Ultra-Tieftemperatur-Gefrierschrank
Maren Diersing-Espenhorst | am

Vechta: Tierärzte legen Corona-Impfstoff auf Eis

Ein Corona-Impfstoff, der bei einer Temperatur von -75 °C gelagert werden muss, und Impfzentren ohne entsprechende Kühlvorrichtung – wie kann das funktionieren? Tierärzte helfen.

Zusammenbrechende Telefonhotlines, nicht erreichbare Websites, fehlende Impfstoffe – die Coronapandemie macht Niedersachsen zu schaffen. Etwa 50 Impfzentren wurden im gesamten Land in Rekordzeit aus dem Boden gestampft. Nur fahren sie noch immer mit Standgas.

Besonders die Lagerung des Pfizer-BioNTech-Impfstoffs ist eine Herausforderung. Denn den Impfzentren werden vom Land Niedersachsen keine Ultra-Tieftemperatur-Gefrierschränke, die eine sichere Aufbewahrung der Phiolen bei -75 °C ermöglichen, zur Verfügung gestellt.

In Visbek, Landkreis Vechta, ist nun ein tierärztliches Labor eingesprungen und stellt diesen zur Lagerung des sensiblen Impfstoffs zur Verfügung.

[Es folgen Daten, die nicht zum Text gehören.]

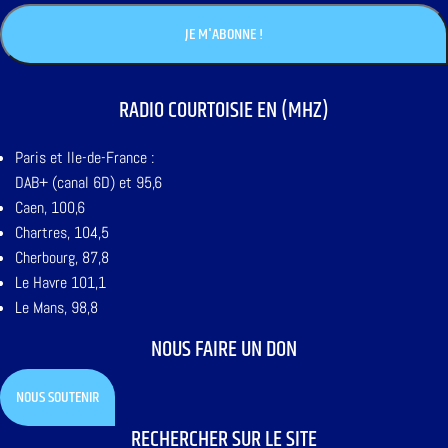
RADIO COURTOISIE EN (MHZ)
Paris et Ile-de-France :
DAB+ (canal 6D) et 95,6
Caen, 100,6
Chartres, 104,5
Cherbourg, 87,8
Le Havre 101,1
Le Mans, 98,8
NOUS FAIRE UN DON
NOUS SOUTENIR
RECHERCHER SUR LE SITE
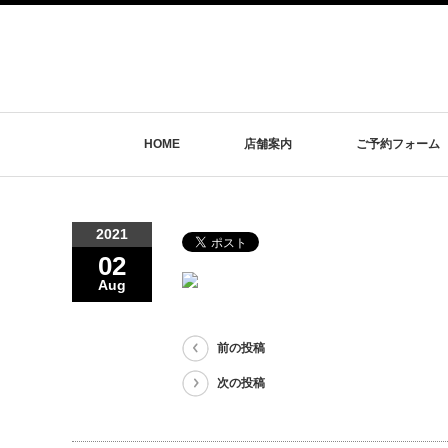
HOME
店舗案内
ご予約フォーム
2021
02
Aug
前の投稿
次の投稿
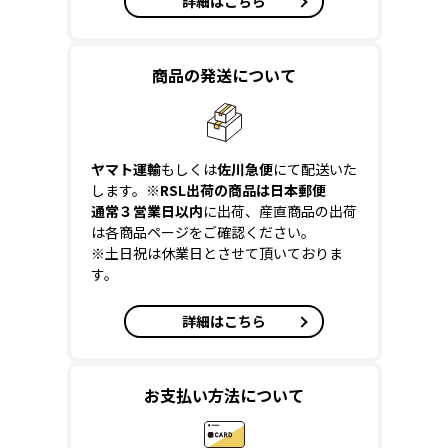
詳細はこちら
商品の発送について
ヤマト運輸
もしくは
佐川急便
にて配送いた
します。
※RSL出荷の商品は日本郵便
通常３営業日以内
に出荷、産直商品の出荷
は各商品ページをご確認ください。
※土日祝は休業日とさせて頂いておりま
す。
詳細はこちら
お支払い方法について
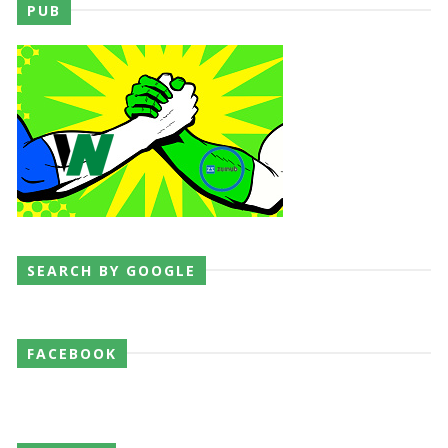
PUB
SEARCH BY GOOGLE
FACEBOOK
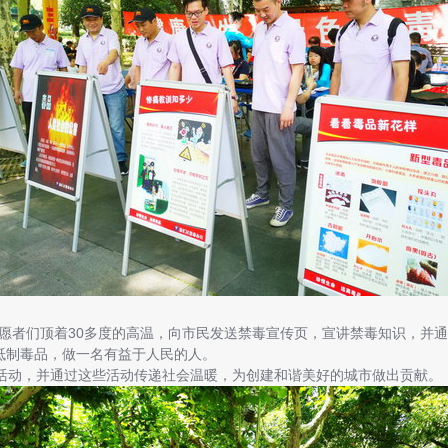
者们顶着30多度的高温，向市民发送禁毒宣传页，宣讲禁毒知识，并通
抵制毒品，做一名有益于人民的人。
动，并通过这些活动传递社会温暖，为创建和谐美好的城市做出贡献。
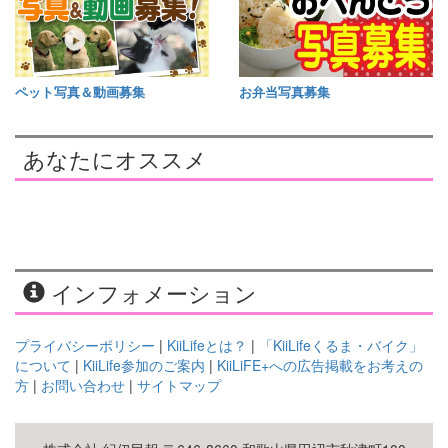
ペット写真＆動画募集
お弁当写真募集
あなたにオススメ
インフォメーション
プライバシーポリシー
|
KiiLifeとは？
|
「KiiLifeくるま・バイク」
について
|
KiiLife参加のご案内
|
KiiLiFE+への広告掲載をお考えの
方
|
お問い合わせ
|
サイトマップ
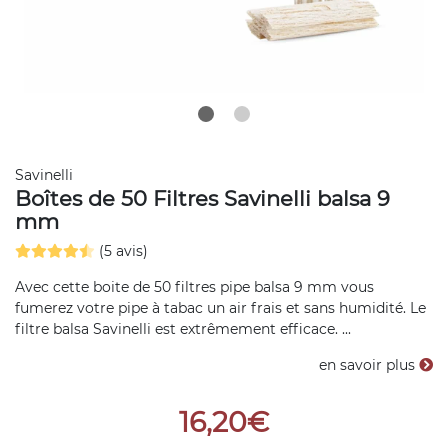
Savinelli
Boîtes de 50 Filtres Savinelli balsa 9
mm
(5 avis)
Avec cette boite de 50 filtres pipe balsa 9 mm vous
fumerez votre pipe à tabac un air frais et sans humidité. Le
filtre balsa Savinelli est extrêmement efficace. ...
en savoir plus
16,20€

Corona-Impfstoff nur 10 Tage haltbar

Der Corona-Impfstoff ist ab dem Zeitpunkt seiner Anlieferung unter Verwendung des mitgelieferten Trockeneises höchstens zehn Tage haltbar. Wird das Vakzine hingegen in einem Ultra-Tieftemperatur-Gefrierschrank deponiert, kann er sechs Monate gelagert werden.

Im Landkreis Vechta ist ein tierärztliches Labor eingesprungen. Das WEK-Labor aus Visbek stellte dem Impfzentrum des Kreises kostenfrei einen Ultra-Tieftemperatur-Gefrierschrank zur Verfügung.

„Dadurch können wir den Impfstoff sicher und zuverlässig mit qualitativ gleichbleibend hoher Wirksamkeit lagern und ihn passgenau verimpfen“, sagt Dr. Frank Hammersen, ärztlicher Leiter des Impfzentrums gegenüber der LAND & FORST.

Impfstoff behält volle Wirksamkeit

Für Tierarzt und Laborleiter Dr. Maximilian Casteel war es selbstverständlich, dass sie Hilfe leisten würden. „Wir sind bereits bei den Coronatests aktiv“, sagte Casteel gegenüber der Redaktion. „Als wir dann erfuhren, dass ein Gefrierschrank helfen würde, um die Impfungen besser zu koordinieren, war klar, dass wir gerne einen ausleihen.“

Durch die unbürokratische Hilfe des tierärztlichen Labors, wird sichergestellt, dass der Impfstoff seine volle Wirksamkeit behält, da die Phiolen konstant bei -75°C gelagert werden können.

Dadurch ist das Impfzentrum des Landkreis Vechtas in der Lage, den begrenzt vorhandenen Impfstoff koordiniert einzusetzen. Außerdem werden die Mitarbeiter des Zentrums geschützt, da das Gefährdungsrisiko durch den Umgang mit dem Trockeneis deutlich gesenkt wurde.